In Calles-Pineda, 'appellant alleged his due process rights were violated because he was "never personally addressed by the immigration judge.” The court observed Barraza-Leon upheld “substantial identical” procedures, but never passed on the substance of appellant's claim, although the court noted Calles-Pineda had not alleged he was "prejudiced in fact by the procedures employed.” 627 F.2d at 977. Calles-Pineda did not hold mass silent waiver of the right to appeal a deportation order comports with due process because that issue was not raised. The citation to Barraza-Leon on the claim that appellant had a general right to be personally addressed by the immigration judge cannot transform the failure to rule on that issue into a holding on the issue presented in the instant case because the judge in Barraza-Leon asked each deportee whether he wished to appeal and each responded that he did not wish to appeal.

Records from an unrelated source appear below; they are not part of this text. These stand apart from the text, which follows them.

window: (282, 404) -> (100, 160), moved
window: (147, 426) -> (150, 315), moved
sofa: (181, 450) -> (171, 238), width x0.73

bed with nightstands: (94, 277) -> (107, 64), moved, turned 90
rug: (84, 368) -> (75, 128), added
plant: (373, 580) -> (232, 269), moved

. The government claims Lopez-Vasquez has been convicted six times since 1978 for theft of property, driving under the influence, burglary, and possession of a controlled substance. An alien is statutorily ineligible for suspension of deportation if he cannot show good moral character, and no person can make such a showing if he has been imprisoned for more than 180 days over the preceding seven years. Voluntary departure requires a showing of good moral character over the previous five years. Lawful admission for permanent residence is not available to aliens who have a committed crime of moral turpitude, which includes theft. Villa-Fabela, 882 F.2d at 440-41.

. We note that if Lopez-Vasquez can make a prima facie showing of prejudice, "the burden then shifts to the government to show that the violation could not have changed the outcome of the deportation proceedings." Id.